§ Work order: Go over the records and count each line that has the string "viewState". Give the number and nothing else.

§ Provided data:

-------

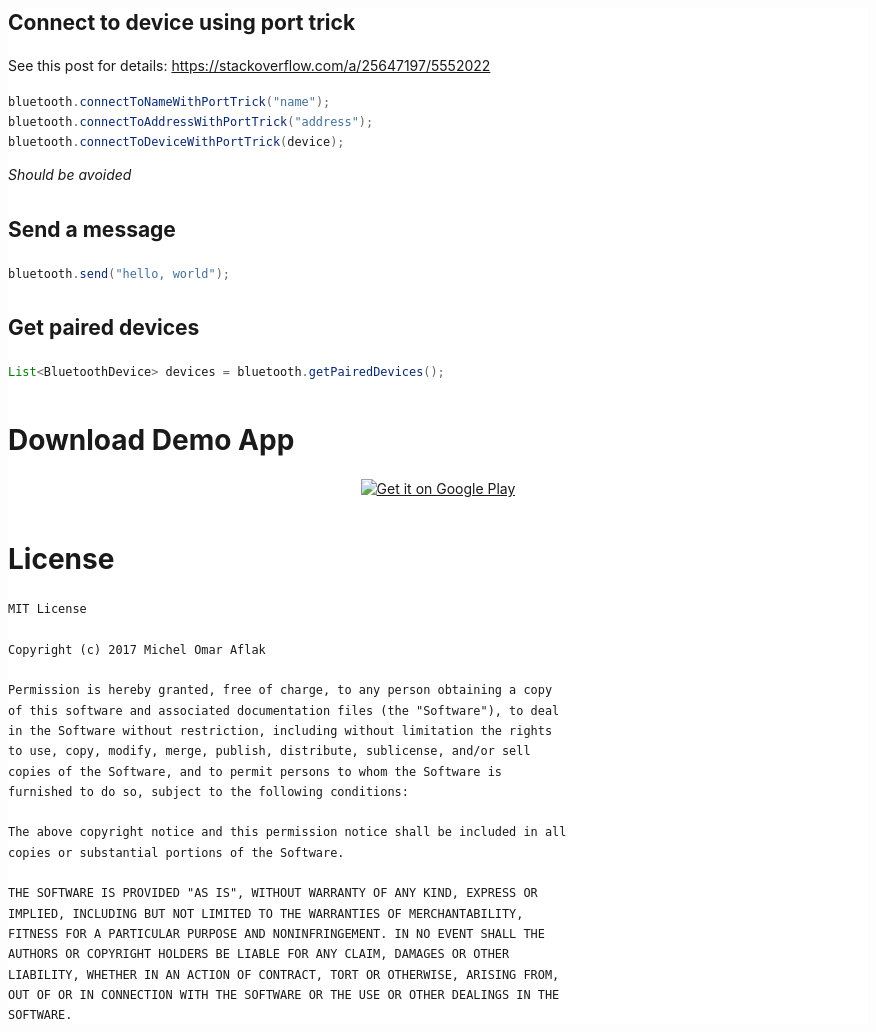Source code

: ## Connect to device using port trick

See this post for details: https://stackoverflow.com/a/25647197/5552022
```java
bluetooth.connectToNameWithPortTrick("name");
bluetooth.connectToAddressWithPortTrick("address");
bluetooth.connectToDeviceWithPortTrick(device);
```

*Should be avoided*
	
## Send a message

```java
bluetooth.send("hello, world");
```
	
## Get paired devices

```java
List<BluetoothDevice> devices = bluetooth.getPairedDevices();
```

# Download Demo App

<p align="center">
<a href='https://play.google.com/store/apps/details?id=me.aflak.libraries&pcampaignid=MKT-Other-global-all-co-prtnr-py-PartBadge-Mar2515-1'><img alt='Get it on Google Play' src='https://play.google.com/intl/en_us/badges/images/generic/en_badge_web_generic.png' width="50%"/></a>
</p>

# License

```
MIT License

Copyright (c) 2017 Michel Omar Aflak

Permission is hereby granted, free of charge, to any person obtaining a copy
of this software and associated documentation files (the "Software"), to deal
in the Software without restriction, including without limitation the rights
to use, copy, modify, merge, publish, distribute, sublicense, and/or sell
copies of the Software, and to permit persons to whom the Software is
furnished to do so, subject to the following conditions:

The above copyright notice and this permission notice shall be included in all
copies or substantial portions of the Software.

THE SOFTWARE IS PROVIDED "AS IS", WITHOUT WARRANTY OF ANY KIND, EXPRESS OR
IMPLIED, INCLUDING BUT NOT LIMITED TO THE WARRANTIES OF MERCHANTABILITY,
FITNESS FOR A PARTICULAR PURPOSE AND NONINFRINGEMENT. IN NO EVENT SHALL THE
AUTHORS OR COPYRIGHT HOLDERS BE LIABLE FOR ANY CLAIM, DAMAGES OR OTHER
LIABILITY, WHETHER IN AN ACTION OF CONTRACT, TORT OR OTHERWISE, ARISING FROM,
OUT OF OR IN CONNECTION WITH THE SOFTWARE OR THE USE OR OTHER DEALINGS IN THE
SOFTWARE.
```
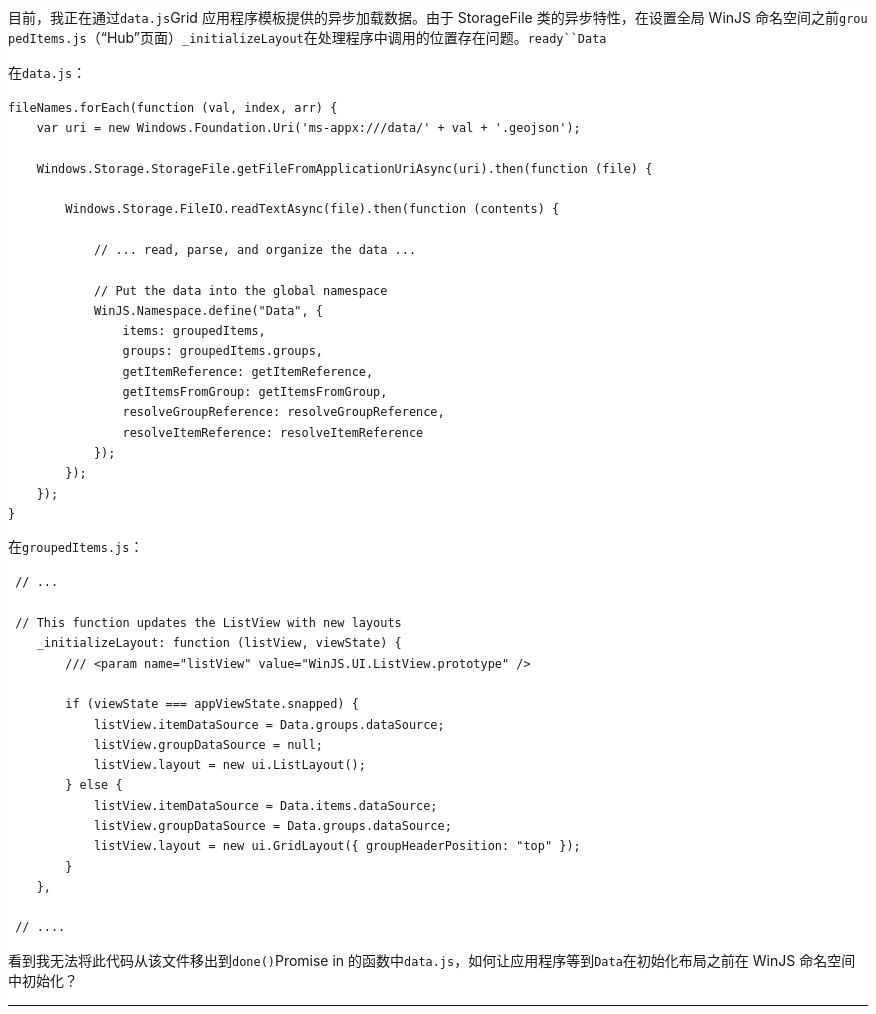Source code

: 目前，我正在通过`data.js`Grid 应用程序模板提供的异步加载数据。由于 StorageFile 类的异步特性，在设置全局 WinJS 命名空间之前`groupedItems.js`（“Hub”页面）`_initializeLayout`在处理程序中调用的位置存在问题。`ready``Data`

在`data.js`：

```
fileNames.forEach(function (val, index, arr) {
    var uri = new Windows.Foundation.Uri('ms-appx:///data/' + val + '.geojson');

    Windows.Storage.StorageFile.getFileFromApplicationUriAsync(uri).then(function (file) {

        Windows.Storage.FileIO.readTextAsync(file).then(function (contents) {

            // ... read, parse, and organize the data ...

            // Put the data into the global namespace
            WinJS.Namespace.define("Data", {
                items: groupedItems,
                groups: groupedItems.groups,
                getItemReference: getItemReference,
                getItemsFromGroup: getItemsFromGroup,
                resolveGroupReference: resolveGroupReference,
                resolveItemReference: resolveItemReference
            });
        });
    });
} 
```

在`groupedItems.js`：

```
 // ...

 // This function updates the ListView with new layouts
    _initializeLayout: function (listView, viewState) {
        /// <param name="listView" value="WinJS.UI.ListView.prototype" />

        if (viewState === appViewState.snapped) {
            listView.itemDataSource = Data.groups.dataSource;
            listView.groupDataSource = null;
            listView.layout = new ui.ListLayout();
        } else {
            listView.itemDataSource = Data.items.dataSource;
            listView.groupDataSource = Data.groups.dataSource;
            listView.layout = new ui.GridLayout({ groupHeaderPosition: "top" });
        }
    },

 // .... 
```

看到我无法将此代码从该文件移出到`done()`Promise in 的函数中`data.js`，如何让应用程序等到`Data`在初始化布局之前在 WinJS 命名空间中初始化？

* * *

-------

§ Response: 2